**Source passage:**
Our Mission
Semillas para el Futuro traces its
roots to the period from 2003 through
2006 when many Earthwatch Institute
volunteers came to Chocolá to work
on the archaeological site, which
was then being excavated under license
from the Guatemalan government. The
volunteers embraced being associated
with an important archaeological endeavor
and learned about the vast pre-Classic
Maya city that may hold keys to the
early development of Mayan language,
system of time and other fundamental
cultural practices.
At the same time, many of us fell
in love with the community, its families
and children and the fabulous, healthy
mountain environment. As a result,
groups of volunteers organized to
help a community struggling with terrible
poverty and deprivation to find a
way to prosperity without destroying
their way of life or the delicate
balance of their natural environment.

**Work instruction 1:**
Reproduce the listing below word for word, starting at the line that contains "consistently using the" and ending at the final line of the listing, omitting the pictures.

**Source records:**
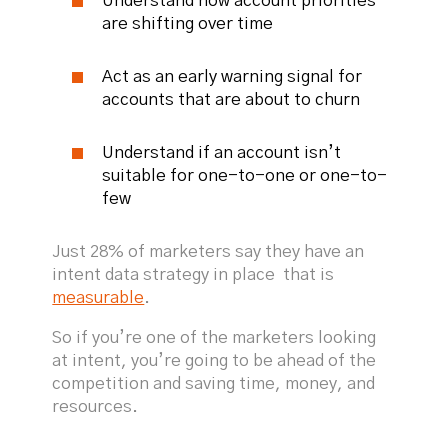
Understand how account priorities
are shifting over time
Act as an early warning signal for
accounts that are about to churn
Understand if an account isn’t
suitable for one-to-one or one-to-
few
Just 28% of marketers say they have an
intent data strategy in place that is
measurable
.
So if you’re one of the marketers looking
at intent, you’re going to be ahead of the
competition and saving time, money, and
resources.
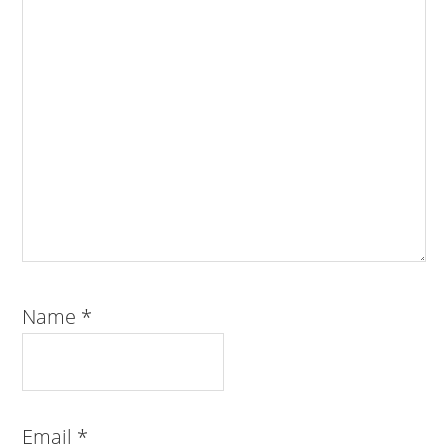
Name
*
Email
*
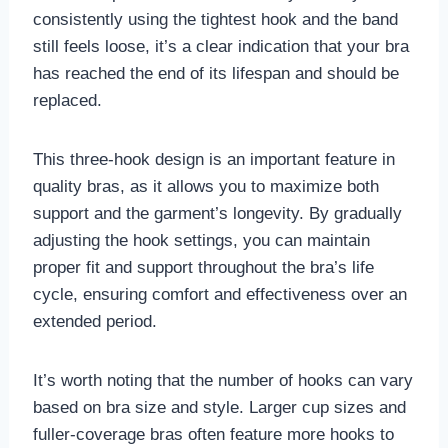
consistently using the tightest hook and the band
still feels loose, it’s a clear indication that your bra
has reached the end of its lifespan and should be
replaced.
This three-hook design is an important feature in
quality bras, as it allows you to maximize both
support and the garment’s longevity. By gradually
adjusting the hook settings, you can maintain
proper fit and support throughout the bra’s life
cycle, ensuring comfort and effectiveness over an
extended period.
It’s worth noting that the number of hooks can vary
based on bra size and style. Larger cup sizes and
fuller-coverage bras often feature more hooks to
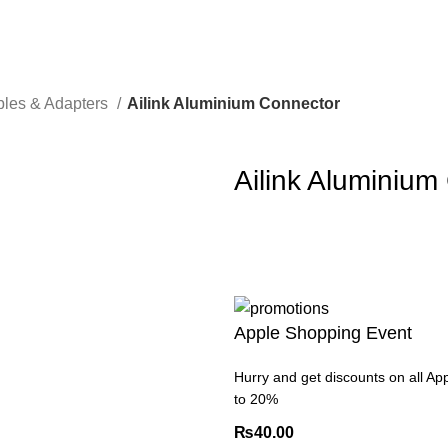
les & Adapters
Ailink Aluminium Connector
Ailink Aluminium
Apple Shopping Event
Hurry and get discounts on all Ap
to 20%
₨
40.00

**Work instruction 2:**
According to the mission statement, during which years did Earthwatch Institute volunteers come to Chocolá?

**Solution 1:**
consistently using the tightest hook and the band
still feels loose, it’s a clear indication that your bra
has reached the end of its lifespan and should be
replaced.
This three-hook design is an important feature in
quality bras, as it allows you to maximize both
support and the garment’s longevity. By gradually
adjusting the hook settings, you can maintain
proper fit and support throughout the bra’s life
cycle, ensuring comfort and effectiveness over an
extended period.
It’s worth noting that the number of hooks can vary
based on bra size and style. Larger cup sizes and
fuller-coverage bras often feature more hooks to
les & Adapters
Ailink Aluminium Connector
Ailink Aluminium
Apple Shopping Event
Hurry and get discounts on all Ap
to 20%
₨
40.00

**Solution 2:**
From 2003 through 2006.